··· Document extract
When I asked the crucial question about teaching experience, I usually got something like "I did some studies in Dearborne classrooms while I was getting my doctorate."

One of the State Ed Department’s creations is the PAM test in mathematics.

I have written about the test in the past, but it is worth repeating to make the point that no reasonable person who actually works for a living would come up with a test such as this one.

Students are given several mathematical word problems to solve. That is OK, except for the fact that many of the kids cannot read the problems.

For example, a problem might entail figuring out a telephone bill, given a range of costs per minute and a series of calls and how many minutes each of the calls lasted.

That is fine. The test is a good, real-world test of math skill.

The problem comes in the marking. Each question is graded on a scale of from one (the lowest) to five (the highest) by utilizing a strict rubric that teachers must follow in grading the student.

A student who gets the answer right and who shows each step of how the answer was reached gets a five.

A student who gets the answer right but who does not show the work that it took to get the answer gets a two.

A student who gets the wrong answer but who shows the work that led to that wrong answer gets a four.

A student who draws a picture showing a person talking on the telephone would get a one, only one point less than a person who got the answer correct, but did not show his or her work.

Show me, in the real world, a situation where a worker is rewarded for getting a project wrong while a person who got it right is punished.

I can see it now.

Sure, Mr. Jones. I know I got the contract all wrong, and you lost the job, but you can see where I made my mistake, so it doesn’t matter. When do I get my raise?

Only somebody isolated from the real world would tell kids that it is perfectly OK to get the answer wrong as long as they tried and they showed the work that made it wrong.

Likewise, only a person isolated from the real world would teach kids to write without teaching them to use the commonly accepted rules of grammar.

Sure, Mr. Jones, I know that the memo I wrote to that other corporation didn’t have any capital letters or any punctuation, but my ideas were good, and they should have understand what I was trying to say. When do I get my raise?
······
··· Source data
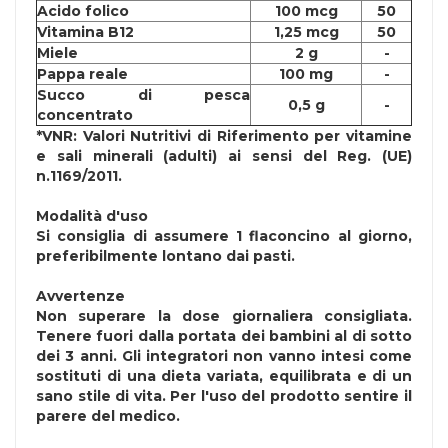
Acido folico
100 mcg
50
Vitamina B12
1,25 mcg
50
Miele
2 g
-
Pappa reale
100 mg
-
Succo di pesca
0,5 g
-
concentrato
*VNR: Valori Nutritivi di Riferimento per vitamine
e sali minerali (adulti) ai sensi del Reg. (UE)
n.1169/2011.
Modalità d'uso
Si consiglia di assumere 1 flaconcino al giorno,
preferibilmente lontano dai pasti.
Avvertenze
Non superare la dose giornaliera consigliata.
Tenere fuori dalla portata dei bambini al di sotto
dei 3 anni. Gli integratori non vanno intesi come
sostituti di una dieta variata, equilibrata e di un
sano stile di vita. Per l'uso del prodotto sentire il
parere del medico.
······
**Action item A:**
Answer these questions about the piece on the PAM mathematics test. Put each answer on its own line, marked to match.
(i) On what scale is each question graded?
(ii) What score does a student get for a right answer with no work shown?
(iii) What does the sample word problem ask students to figure out?
**Action item B:**
Carry on the piece about the PAM mathematics test from the point where it stops.

**Answer box A:**
(i) From one (the lowest) to five (the highest).
(ii) A two.
(iii) A telephone bill, given a range of costs per minute and a series of calls with how many minutes each lasted.

**Answer box B:**
One teacher who read last week’s column took offense with the fact that I said that the writing process does not require the editing process.

She pointed out that all of the kid’s work was edited regularly in peer groups.

To my mind that is akin to asking a group of teachers to sit around and decide for themselves how to operate on the principal’s gall bladder. The teachers do not have the expertise to do the operation and the kids do not have the expertise to edit each other’s work. It is the blind leading the blind, and that is what peer editing really comes to.

It is time to end the fads and get on with real education.

In fact, it is past time.

The district can help by moving away from the Writing Process, by mandating that teachers pencil-edit student papers. The district can help by following the rules that require that a kid who does not test out of the bilingual program after two years be tested for special education. The district can help by mandating that elementary children learn the times-table and that kids be rewarded for getting the right answer whether they show their work or not. I am sure that there are plenty of fine mathematicians who can do work in their heads and they are not punished for not showing how they got their correct answer.

There are a lot of things that can be done on a local level. The only question is, will anybody have the chutzpah to buck the educational establishment and the special interest groups to do what needs to be done.

That is probably a question without an answer, but one that has to be asked anyway by any responsible educator.